Everyone is unique. Their DNA and their experiences make them unlike anyone else.
But, on the other hand, we all share things in common, simply by the nature of being human beings. What are those things we all share, despite the color of our skin, despite the political party we belong to, despite the language we speak, despite our economic class, and despite whatever god or gods we do or don’t believe in?
What do we have in common?
Related questions: Why do we care what people think of us? What makes a personal bond? What are the advantages and disadvantages to being the same? Why do we feel the need to belong?
The only thoughts I’ll ever truly know are my own. And yet, that doesn’t stop me from wanting to not be alone.
People spend their lives trying to belong: to a spouse, to a family, to a tribe, to a cause, to a country. Where does this need to be more than an individual come from?
Why do we feel the need to belong?
Related questions: Why do we care what strangers think of us? What does it mean to belong to a country? What are our responsibilities to others?
Most people, I think, would say they try to be happy. They want to construct their lives in such a way as to maximize happiness (however they might define ‘happiness’).
But in reality, unhappiness abounds. Unrest radiates from nearly every news broadcast. Stress levels deprive us of sleep, lead to overeating, and generally make us unhealthy.
Where does this discontinuity between desire (happiness) and reality (unhappiness) come from? If someone wants to be happy, why aren’t they? Why do we put up with unhappiness?
Related questions: Is happiness the most important purpose in life? What motivates us? Why don’t we know what makes us happy?

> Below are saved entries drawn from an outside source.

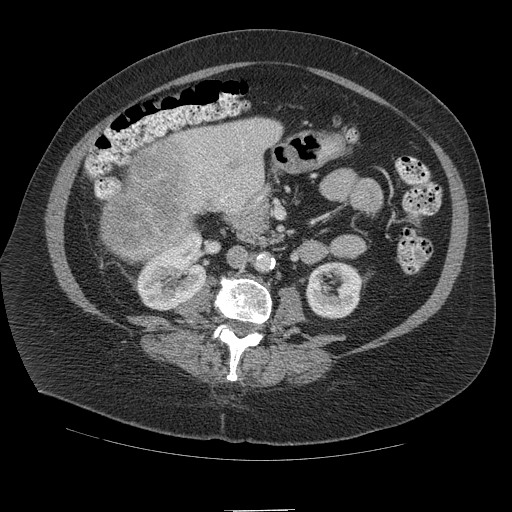
Contrast-enhanced abdominal CT (liver protocol), one axial slice. Position 33 of 109 along the scan axis. Reconstruction kernel STANDARD. 140 kVp. Soft-tissue window (W 400 / L 40 HU). 512 × 512 image matrix, field of view 420 × 420 mm. From the clinical record (not read from this slice): diagnosis: hepatocellular carcinoma (patient treated with transarterial chemoembolisation; whether this scan precedes or follows treatment is not stated here); TNM stage (as recorded): Stage-IVB; Child-Pugh class: A; tumour nodularity: multinodular.
Annotated regions visible in this slice (semi-automatic segmentation, software-assisted and operator-edited):
- liver parenchyma outside the tumour (the mass and vessels are separate outlines, so this box may not span the whole liver): bounding box <119,118,282,236> (left, top, right, bottom; pixels)
- mass: <98,137,199,261>
- portal vein: <192,143,262,210>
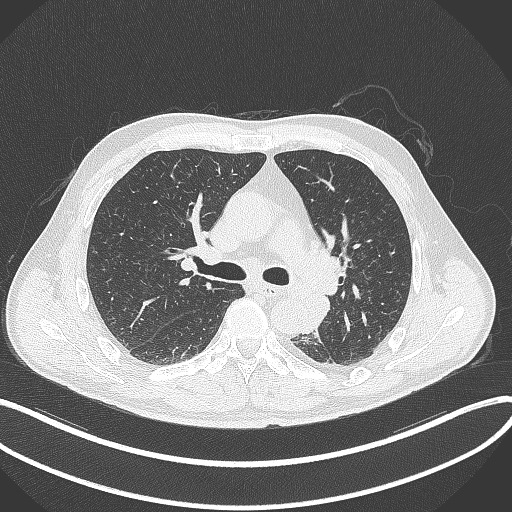
Chest CT, one axial slice. Position 215 of 329 along the scan axis. Reconstruction kernel B70f. 120 kVp. Lung window (W 1500 / L -600 HU). 1 mm slice thickness. 512 × 512 image matrix, field of view 400 × 400 mm. Patient: male, 59 years. From the clinical record (not read from this slice): clinical TNM (as recorded): T2a N2 M0.
Structures marked on this image (rectangle marked by the reading radiologist):
- lung tumour (recorded histology: squamous cell carcinoma): box from (x=301, y=294) to (x=333, y=336) px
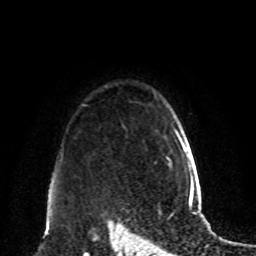
Breast MRI, one axial slice. Position 72 of 80 along the scan axis. Cropped to one breast. Dynamic contrast-enhanced series, time point 2 of 8 at this slice position (early post-contrast). 1.5 T. TE 4.2 ms, TR 7 ms. 256 × 256 image matrix. Female patient.
Structures marked on this image (semi-automatically segmented with operator editing):
- enhancing-tissue mask used for the functional tumour volume (all voxels passing the contrast-enhancement thresholds inside the analysis volume; usually the tumour): box from (x=166, y=124) to (x=173, y=166) px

Even the most learned among us is ignorant. There is so much to know about our world that it is impossible to know it all. How, then, do we categorize what we don’t know? If we don’t know something, how do we realize that there is a gap in our knowledge? When we examine ourselves, how can we tell if there is a lack or some learning that needs to be done?
How do we know what we don’t know?
Related questions: How do we grow? What does it mean to learn? How do we organize knowledge?
Public speaking is a common fear. People, it seems, are afraid of embarrassing themselves in front of a large audience, and losing public approval.
Why should that be? If someone speaks in front of a large group of strangers, why should their reaction matter? Setting aside an instance, say, like a job interview, where a stranger’s impression of you has something to do with your future, what difference should it make whether complete strangers, who we have never met before and will never see again, should like or approve of us?
Why do we care what strangers think of us?
Related questions: Where do our fears come from? When is embarrassment a good thing? Why do we behave differently alone or in large groups?